“ボタンひとつ”から始まるスマートホーム。「ルンバ ミニ」が開く暮らしテクノロジーの入り口
オーディオ&サブカルライター/杉浦みな子
ロボット掃除機の代名詞ともいえるiRobot「Roomba(ルンバ)」から、コンパクトで扱いやすい新モデル「Roomba Mini(ルンバ ミニ)」が登場した。日本の住宅にフィットしやすいコンパクトサイズで、簡単に使い始められるカジュアル感が特徴の入門モデルだ。日本における“スマートホームへの第一歩”を演出する1台となるか?
あのルンバからコンパクトモデルが出た
ロボット掃除機は、ずいぶん賢くなった。高度なマッピング性能により、部屋の形状や家具の配置を把握して動くのはもちろん、掃除も本体の手入れもほぼ自動化できる上、Wi-Fiにつながることでクラウドとも連携し、アプリ操作や音声アシスタントによるスマートなコントロールにも対応する。今やそれは、単なる掃除機ではなく、「空間を理解する家電」だ。
しかし、高度な進化は時として消費者に“置いてけぼり感”を与えることもある。特にスマート機能を享受するために必要なWi-Fi設定、アプリ連携、アカウント登録といった工程は、人によっては「自分にはちょっと難しい」という心理的ハードルになることもある。
そんな中、iRobotから登場したのが、今回ご紹介する「Roomba Mini(ルンバ ミニ)」だ。ロボット掃除機の代名詞ともいえるルンバから、コンパクトで扱いやすく、価格もカジュアルなシリーズが登場した。
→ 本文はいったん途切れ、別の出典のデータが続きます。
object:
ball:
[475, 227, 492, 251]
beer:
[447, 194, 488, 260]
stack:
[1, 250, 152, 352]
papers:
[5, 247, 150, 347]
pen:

充電スタンドの種類別に2モデルをラインナップしており、「Roomba® Mini 掃除機&床拭きロボット + AutoEmpty™ 充電ステーション」(49,800円)が2月27日(金)より、「Roomba® Mini Slim 掃除機&床拭きロボット + SlimCharge™ 充電スタンド」(39,800円)が4月6日(月)より、それぞれ全国のアイロボット認定販売店およびアイロボット公式オンラインストアで発売開始される。
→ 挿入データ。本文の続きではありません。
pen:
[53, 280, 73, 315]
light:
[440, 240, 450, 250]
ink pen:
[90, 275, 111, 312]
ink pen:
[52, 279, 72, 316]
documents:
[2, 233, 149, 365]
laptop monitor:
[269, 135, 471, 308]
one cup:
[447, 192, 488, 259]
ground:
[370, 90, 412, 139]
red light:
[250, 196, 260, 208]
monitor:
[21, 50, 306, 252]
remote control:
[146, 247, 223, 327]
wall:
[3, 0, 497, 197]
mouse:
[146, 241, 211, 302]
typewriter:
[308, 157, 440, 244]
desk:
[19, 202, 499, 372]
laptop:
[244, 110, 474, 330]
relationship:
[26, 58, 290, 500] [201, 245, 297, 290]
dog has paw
メーカーが最も強調するのは、名称にも表れている通り、本体の小型化だ。公式発表によれば、ルンバ ミニのサイズは既存ルンバの約2分の1に(Roomba Combo105 ロボットとの体積比)になっている。これは、iRobotの日本法人が日本の住環境ニーズに合わせて提案した設計で、ワンルームや子ども部屋といった限られた空間にもなじみやすい。
同等サイズのロボット掃除機は他メーカーからも登場しているが、それが「世間で圧倒的認知度を誇るルンバから出た」というのはひとつのトピックだろう。
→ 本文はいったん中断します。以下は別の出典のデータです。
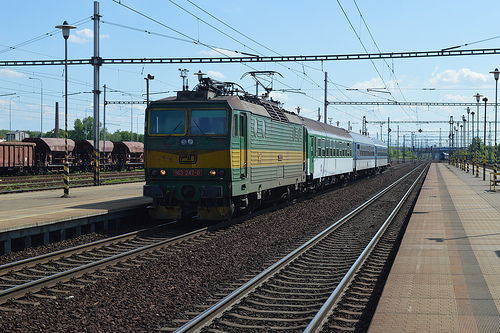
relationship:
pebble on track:
[341, 247, 346, 252] [164, 160, 431, 332]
さらに本体カラーも、スタンダードな黒と白に加え、AutoEmpty 充電ステーションはくすみカラーの「桜(ピンク)」と「若葉(グリーン)」をラインナップ。ロボット掃除機は、使っていないときも部屋の中に存在し続ける家電だ。だからこそ、小さく可愛らしいカラーのフォルムは、空間への圧迫感を減らす。コンパクト化とは単なるサイズの問題ではなく、“家電が空間にどう居るか”を再設計する試みでもある。

“ボタンひとつ”でスマートホームの入り口に立つ
そしてもうひとつの特徴が、使い始めるまでのシンプルさ。
ルンバ ミニは、本体を小型化しつつ、高度なマッピングや吸引性能、スマート連携などの機能性は、できるだけフルサイズの既存ルンバを引き継いだ。Wi-Fiに接続すれば従来通りアプリと連携し、細かなコントロールが設定できる。さすがにモップ洗浄の自動化などには非対応であるが、従来のルンバを使いこなす層から見ても、基本の吸引掃除に関して機能不足感が大きく出ないよう配慮されている。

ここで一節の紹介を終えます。